• EXERCISE GOAL:
One line at a time, check the entries below for the word "Assignment", and copy each line that has it.

[Records excerpted from a collection]
____________

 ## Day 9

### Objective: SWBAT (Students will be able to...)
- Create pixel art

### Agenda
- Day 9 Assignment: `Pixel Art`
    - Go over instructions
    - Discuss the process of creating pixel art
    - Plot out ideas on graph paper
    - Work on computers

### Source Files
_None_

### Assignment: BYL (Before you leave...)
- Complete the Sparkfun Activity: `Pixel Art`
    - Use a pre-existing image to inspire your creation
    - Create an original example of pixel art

____________

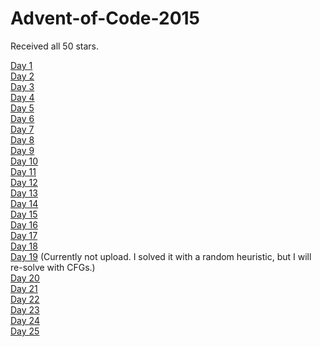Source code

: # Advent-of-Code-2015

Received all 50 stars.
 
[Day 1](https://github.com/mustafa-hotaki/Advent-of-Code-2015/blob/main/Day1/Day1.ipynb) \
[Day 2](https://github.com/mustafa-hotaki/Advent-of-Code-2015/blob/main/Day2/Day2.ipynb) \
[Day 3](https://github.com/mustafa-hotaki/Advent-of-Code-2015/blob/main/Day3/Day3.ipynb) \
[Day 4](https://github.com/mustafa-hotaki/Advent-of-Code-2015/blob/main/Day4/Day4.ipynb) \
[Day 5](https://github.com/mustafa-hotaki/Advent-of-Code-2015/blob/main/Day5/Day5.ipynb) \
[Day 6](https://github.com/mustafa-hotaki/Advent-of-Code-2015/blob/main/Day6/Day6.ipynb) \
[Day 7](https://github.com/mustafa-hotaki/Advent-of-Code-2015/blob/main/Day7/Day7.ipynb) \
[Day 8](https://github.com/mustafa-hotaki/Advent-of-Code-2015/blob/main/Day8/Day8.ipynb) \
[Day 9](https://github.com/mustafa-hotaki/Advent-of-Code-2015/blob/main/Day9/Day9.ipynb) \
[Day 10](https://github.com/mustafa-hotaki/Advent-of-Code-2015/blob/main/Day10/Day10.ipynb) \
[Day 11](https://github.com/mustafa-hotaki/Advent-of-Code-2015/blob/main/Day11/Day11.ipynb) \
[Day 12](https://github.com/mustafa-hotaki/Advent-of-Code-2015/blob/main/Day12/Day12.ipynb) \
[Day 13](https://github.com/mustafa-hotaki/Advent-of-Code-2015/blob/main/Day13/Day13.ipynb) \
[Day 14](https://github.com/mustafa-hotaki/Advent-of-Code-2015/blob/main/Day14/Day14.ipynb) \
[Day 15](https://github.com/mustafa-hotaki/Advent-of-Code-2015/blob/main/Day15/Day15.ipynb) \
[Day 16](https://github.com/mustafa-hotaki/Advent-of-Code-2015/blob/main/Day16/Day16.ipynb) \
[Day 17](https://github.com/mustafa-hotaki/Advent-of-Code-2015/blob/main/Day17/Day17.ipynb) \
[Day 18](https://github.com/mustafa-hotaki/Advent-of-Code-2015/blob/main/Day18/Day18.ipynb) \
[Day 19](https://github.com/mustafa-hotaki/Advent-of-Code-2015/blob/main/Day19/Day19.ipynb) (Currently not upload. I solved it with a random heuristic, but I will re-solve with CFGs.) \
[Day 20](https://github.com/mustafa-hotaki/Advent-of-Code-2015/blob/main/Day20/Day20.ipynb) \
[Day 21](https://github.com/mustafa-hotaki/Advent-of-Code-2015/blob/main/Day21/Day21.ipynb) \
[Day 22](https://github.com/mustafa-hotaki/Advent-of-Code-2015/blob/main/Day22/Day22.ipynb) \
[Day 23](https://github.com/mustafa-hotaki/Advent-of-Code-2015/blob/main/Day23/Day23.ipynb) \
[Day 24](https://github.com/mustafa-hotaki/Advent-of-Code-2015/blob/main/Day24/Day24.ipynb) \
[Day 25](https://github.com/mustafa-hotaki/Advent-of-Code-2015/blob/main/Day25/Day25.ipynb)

____________

• ANSWER BOX:
- Day 9 Assignment: `Pixel Art`
### Assignment: BYL (Before you leave...)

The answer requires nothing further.